*OBJECTIVE:* Return each line from the outline records below that contains the string "path", copied in full.

Outline records:
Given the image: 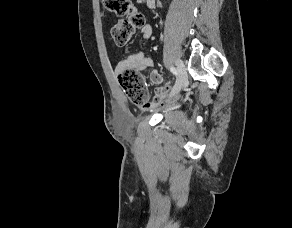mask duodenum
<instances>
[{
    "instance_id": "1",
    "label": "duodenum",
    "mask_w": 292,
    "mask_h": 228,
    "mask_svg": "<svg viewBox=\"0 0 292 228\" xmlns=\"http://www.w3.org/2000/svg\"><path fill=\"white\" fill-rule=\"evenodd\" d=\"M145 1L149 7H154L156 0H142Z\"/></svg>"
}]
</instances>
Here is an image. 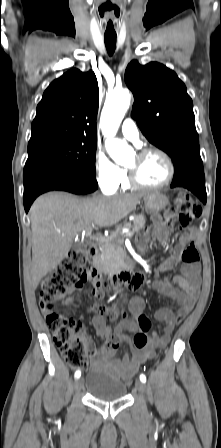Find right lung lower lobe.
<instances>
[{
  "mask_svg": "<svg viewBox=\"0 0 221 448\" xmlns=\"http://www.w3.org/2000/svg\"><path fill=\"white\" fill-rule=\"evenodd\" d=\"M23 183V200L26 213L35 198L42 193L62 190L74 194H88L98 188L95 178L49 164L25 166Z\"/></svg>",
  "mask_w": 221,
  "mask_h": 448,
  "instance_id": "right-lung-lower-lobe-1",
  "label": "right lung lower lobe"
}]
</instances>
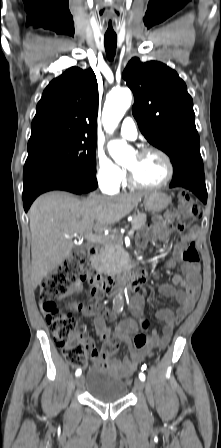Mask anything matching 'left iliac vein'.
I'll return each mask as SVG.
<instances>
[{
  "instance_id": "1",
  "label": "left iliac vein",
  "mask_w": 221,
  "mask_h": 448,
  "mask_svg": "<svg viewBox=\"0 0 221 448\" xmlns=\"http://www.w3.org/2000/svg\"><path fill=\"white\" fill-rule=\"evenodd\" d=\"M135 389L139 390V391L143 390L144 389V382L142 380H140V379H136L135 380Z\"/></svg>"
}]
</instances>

*EXERCISE RESPONSE:*
    "mask_svg": "<svg viewBox=\"0 0 292 228\" xmlns=\"http://www.w3.org/2000/svg\"><path fill=\"white\" fill-rule=\"evenodd\" d=\"M145 1L149 7H154L156 0H142Z\"/></svg>"
  "mask_svg": "<svg viewBox=\"0 0 221 448\" xmlns=\"http://www.w3.org/2000/svg\"><path fill=\"white\" fill-rule=\"evenodd\" d=\"M23 183V200L26 213L35 198L42 193L62 190L74 194H88L98 188L95 178L49 164L25 166Z\"/></svg>",
  "mask_svg": "<svg viewBox=\"0 0 221 448\" xmlns=\"http://www.w3.org/2000/svg\"><path fill=\"white\" fill-rule=\"evenodd\" d=\"M135 389L139 390V391L143 390L144 389V382L142 380H140V379H136L135 380Z\"/></svg>"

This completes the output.